Fire chief reveals desperate bid to trigger full evacuation at Grenfell Tower

A fire chief has described his desperate efforts to get a full evacuation ordered at Grenfell Tower after realising the inferno was unconquerable.

Daniel Egan, a station manager in regulatory fire safety, arrived shortly before 2am on June 14 2017, according to brigade records, tasked with co-ordinating 999 call information.

He told the inquiry into the disaster on Tuesday that his "initial thoughts were that we needed to get people out of that building", but, hours on, found the lack of progress "very frustrating".

The hearing at Holborn Bars was interrupted in the early afternoon by a fire alarm, triggering an evacuation of the building.

Families affected by the tragedy were told by chairman Sir Martin Moore-Bick to follow ushers out while a tannoy announcement said: "A fire has been reported in the building."

Grenfell Tower
Grenfell Tower

A fire warden confirmed that it was a false alarm, and everyone was allowed to re-enter at around 1pm.

Mr Egan, who joined the London Fire Brigade (LFB) in January 1992, described in a written statement arriving to hellish scenes on June 14 and hearing a "loud thud" near the tower.

The officer did not perform his usual fire safety officer role that night, instead co-ordinating information from fire survival guidance (FSG) calls between 999 operators and trapped residents.

He wrote: "I was told people were jumping from the tower. I knew they weren't going to be alive. I just had to ignore it and try to get into the tower to make sure that the information about the people trapped inside was getting through.

"I could hear that people were so scared and crying for help - I couldn't look. I didn't (watch) to see anyone fall, although I knew it was going to happen.

"I was thinking 'just get out'."

Mr Egan said he knew the stay-put advice to residents in the block was unsafe because the whole building was "alight", but added "people can be frightened to step outside policy".

He told group manager Tom Goodall, the fire survival lead, that he thought the strategy should be ditched, along with station manager Pete Wolfenden, his statement said.

Mr Egan said the same to group manager Richard Welch - then incident commander - and was told: "We are doing it."
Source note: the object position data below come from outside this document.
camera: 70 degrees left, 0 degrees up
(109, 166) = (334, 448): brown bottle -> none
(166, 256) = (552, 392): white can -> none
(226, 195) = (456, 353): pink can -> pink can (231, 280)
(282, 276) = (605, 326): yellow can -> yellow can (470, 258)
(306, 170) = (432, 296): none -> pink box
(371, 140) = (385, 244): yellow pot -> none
But he was informed by others that they "weren't flooding the tower with firefighters".

The stay-put advice was abandoned at 2.47am, nearly two hours after the fire began.

Grenfell Tower
Grenfell Tower

His statement described a heartbreaking phone conversation with a trapped mother whose children were dying.
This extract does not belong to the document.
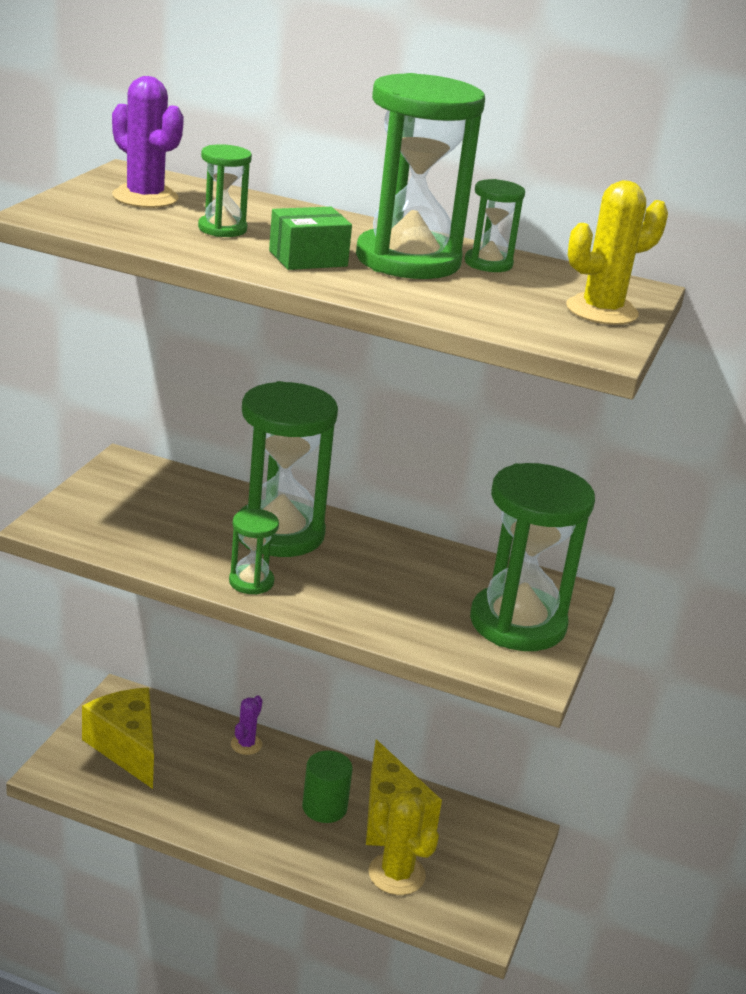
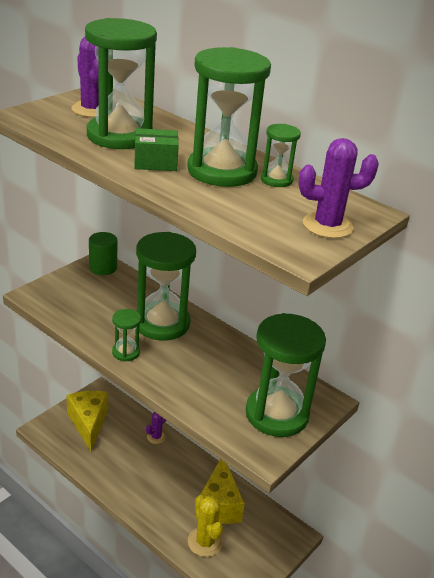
camera: 20 degrees right, 5 degrees up
(222, 229) = (119, 136): green hourglass -> green hourglass, size x2.14
(324, 807) = (182, 487): green cylinder -> green cylinder (103, 268)
(601, 311) = (327, 225): yellow cactus -> purple cactus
"Her boyfriend was 10 yards behind me just staring up at the flat," he said.

"The woman had said that one of her children was dead and the other was dying. She said she just wanted to die."
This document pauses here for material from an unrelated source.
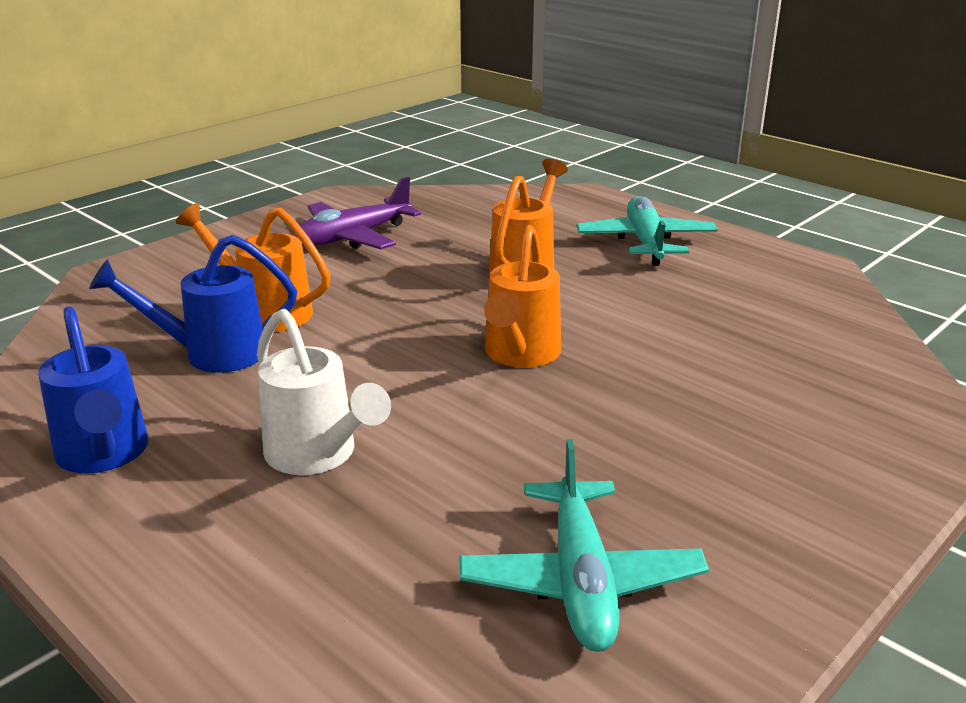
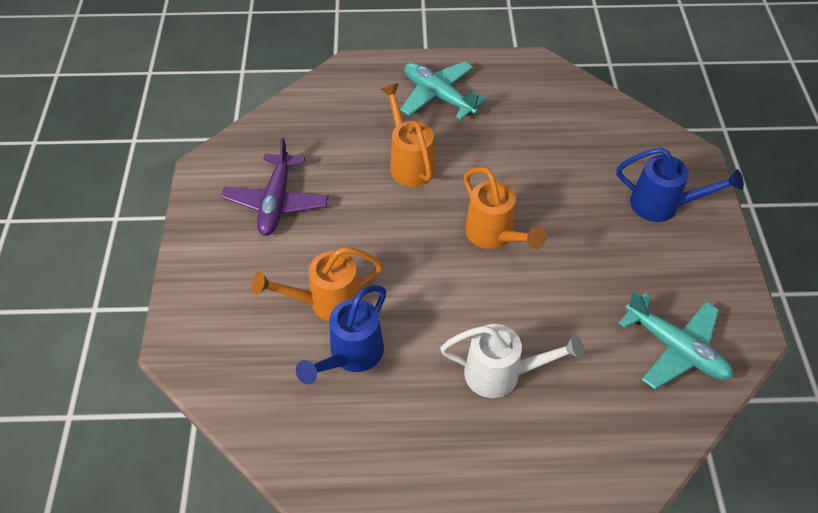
camera: 45 degrees left, 25 degrees up
(104, 455) = (411, 460): blue watering can -> blue watering can (662, 205)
The phone went quiet soon after, he was told.

He continued: "By that point I knew that we weren't going to put the fire out - we needed to put more effort into getting people out, not putting water on the flames.

"My view was we should commit crews to every floor - we needed to flood the building with firefighters. I passed my thoughts up the chain of command.

"It was very frustrating: we weren't seeing the people coming down from the tower. I felt I was failing but I knew there was nothing else I could do.

"I knew I couldn't do anything else but I wanted to do more."

A room gutted by fire
A room gutted by fire

His statement illustrated the apparent delay between information about trapped residents being passed over to fire crews and the rescues taking place.

It said: "At 4.25am, I recorded on the whiteboard that SM Pete Wolfenden said they were committed to the 15th floor. Then Pete came back to me and said that they were only committing to the 11th floor.

"I knew that most people making fire survival calls were above the 11th... I knew that between 1.30am and 4.30am I had been passing on information and we hadn't got to the people inside. It was a horrible feeling."

He also reported confusion over which residents were trapped on which floors, including the "priority" case of a disabled man trapped in flat 83 on the 11th floor.

"The safety officer was saying the man was on the eighth floor but I thought he was on the 11th floor... I realised that he was only counting from above the floors covered in glass panelling, missing out the ground and first floors."

Crews had been deployed to the eighth floor, he later discovered.